The Achilles Heel of the Diagonal Comparison is that because there is no cloud cover on Mars, the "mean radiating level", the "cloud cover" and the "hard surface" are all at the same altitude - zero. Which is why they can't identify any big Greenhouse Effect, by definition.

But there is 150 kg/m2 CO2 on Mars and only 4 kg/m2 on Earth. So if there really is 33 K of "CO2 induced Greenhouse Effect" on Earth, surely there'd be quite a lot on Mars?

Oh dear, there isn't. Hoist by their own petard.

Mark Wadsworth said...

Din, try doing a proper comparison.

Imagine there were no clouds on Earth at all for a few days or weeks.
Albedo goes down from 0.3 to 0.15.
Solar radiation hitting surface goes up.
Temperatures at surface go up couple of degrees - say to 290 K.
Effective temperature now 267 K.
Now, subtract 'hard surface temperature' from 'effective temperature' = 23 K.
Has The (real) Greenhouse Effect gone down?
Of course not.
But using their crappy definition, the GH has fallen from 33 K to 23 K.
Therefore, defining the GH as ET minus HST is bollocks and always was, unless you calculate ET based on albedo of surface and ignore clouds (which sounds like bollock as well but probably isn't).

That 23 K is real GH based on thickness of atmosphere, 10,000 kg or atmosphere/m2 .

You can do the same for Venus (albedo 0.25 like Mars) and get ET 301 K, surface temp up a bit (745 K?), real GH = 445 K, based on 1,000,000 kg atmosphere/m2.

Set up your own spreadsheet and try it!!

Dinero said...

The Hansen paper has one model where the clouds move up due to the temperature.
I don't know about the figure for mars, but you say that earth mars and venus can be reconciled without any adjustment. That is not right, there is an adjustment made , the adjustment is the moving of the height where the effective temperature occurs upwards.
And that height is calculated using the composition of the atmosphere.
But you don't even need to go into that complexity, if you accept the postulate that CO2 absorbs and emits IR then the upper atmosphere is warmer and then following the lapse rate the surface is warmer.

Mark Wadsworth said...

... having quickly done the spreadsheet for V, E and M assuming all have albedo 0.25 and plotted an X-Y scatter for the three planets using logarithmic axes, we get a nearly straight line.
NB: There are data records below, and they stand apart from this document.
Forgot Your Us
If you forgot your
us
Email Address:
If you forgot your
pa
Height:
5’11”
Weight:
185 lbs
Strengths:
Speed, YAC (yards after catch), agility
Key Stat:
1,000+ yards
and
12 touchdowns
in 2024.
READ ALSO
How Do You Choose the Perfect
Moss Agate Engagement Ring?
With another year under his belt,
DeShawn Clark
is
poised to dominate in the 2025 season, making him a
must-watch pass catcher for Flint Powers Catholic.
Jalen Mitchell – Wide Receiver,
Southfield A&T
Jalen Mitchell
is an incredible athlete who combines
So like I said, like every sane person has been saying for centuries, it is only the thickness of the atmosphere that matters, not the constituent gases.

Dinero said...

A scatter plot of what. With what inputs.

Mark Wadsworth said...

Din, set up your own spreadsheet, reverse engineer mine, my columns are clearly labelled, much about with it, draw your own conclusions. Perhaps you will stumble across something that proves that It's All About The CO2.

So far I am struggling to find the slightest trace.

Mark Wadsworth said...

much = muck

Dinero said...
This comment has been removed by the author.
Mark Wadsworth said...

Din, nope.

Key to this is thickness of atmosphere (fixed). This is 99% of what you need to know.
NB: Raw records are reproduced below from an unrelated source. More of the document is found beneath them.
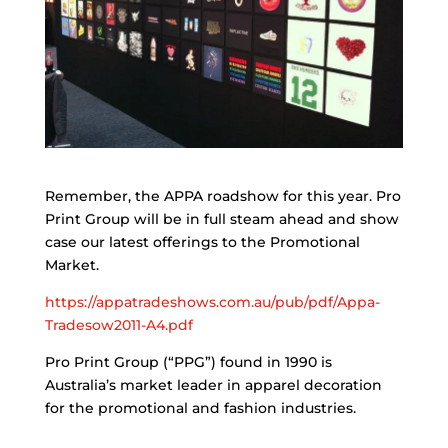
Remember, the APPA roadshow for this year. Pro
Print Group will be in full steam ahead and show
case our latest offerings to the Promotional
Market.
https://appatradeshows.com.au/pub/pdf/Appa-
Tradesow2011-A4.pdf
Pro Print Group (“PPG”) found in 1990 is
Australia’s market leader in apparel decoration
for the promotional and fashion industries.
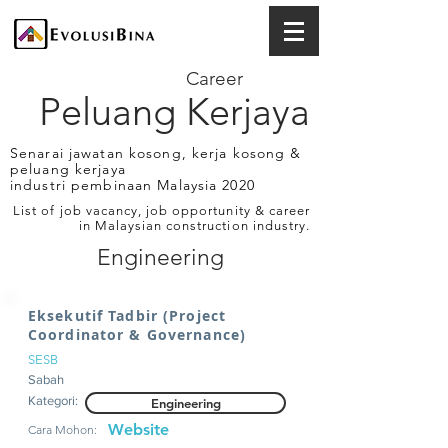
Career
Peluang Kerjaya
Senarai jawatan kosong, kerja kosong &
peluang kerjaya
industri pembinaan Malaysia 2020
List of job vacancy, job opportunity & career
in Malaysian construction industry.
Engineering
Eksekutif Tadbir (Project
Coordinator & Governance)
SESB
Sabah
Kategori:
Engineering
Website
Cara Mohon:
Then amount of H2O or H2S4 vapour (fixed) and then finally how high clouds are (upper half of troposphere).

Those form clouds, which affect a) albedo and b) height of cloud cover or "mean radiating level".
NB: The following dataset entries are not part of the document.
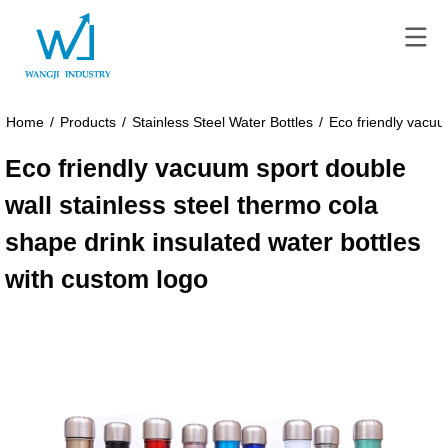
Home
/
Products
/
Stainless Steel Water Bottles
/
Eco friendly vacuu
Eco friendly vacuum sport double
wall stainless steel thermo cola
shape drink insulated water bottles
with custom logo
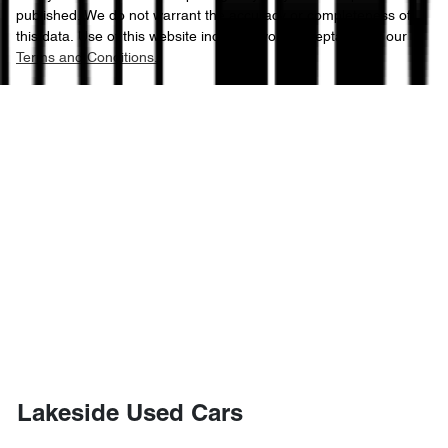
published. We do not warrant the accuracy or completeness of
this data. Use of this website indicates your acceptance of our
Terms and Conditions.
Lakeside Used Cars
My workings are based on Hansen's and control for all these variables.

If there are more clouds at higher levels, a) albedo goes up so effective temp goes down and b) altitude between them and surface goes up.

Higher albedo - lower effective temp. But higher altitude means that the extra K to be added to effective temp to find surface temp go up.

Those two effects pretty much cancel each other out.

But you have helped me pin down yet another contradiction inherent in 'climate science' that proves yet again what a load of horse shit it is.

Thanks, see next post.

Bayard said...

L, do you have a lathe where the cutter disengages automatically at the end of the thread, or do you have to do it manually? It was the latter when I learned to do it, keeps you on your toes.

Din, please don't call climate "scientists", climatologists. The former are the priests of the new religion, the latter are scientists who study the climate.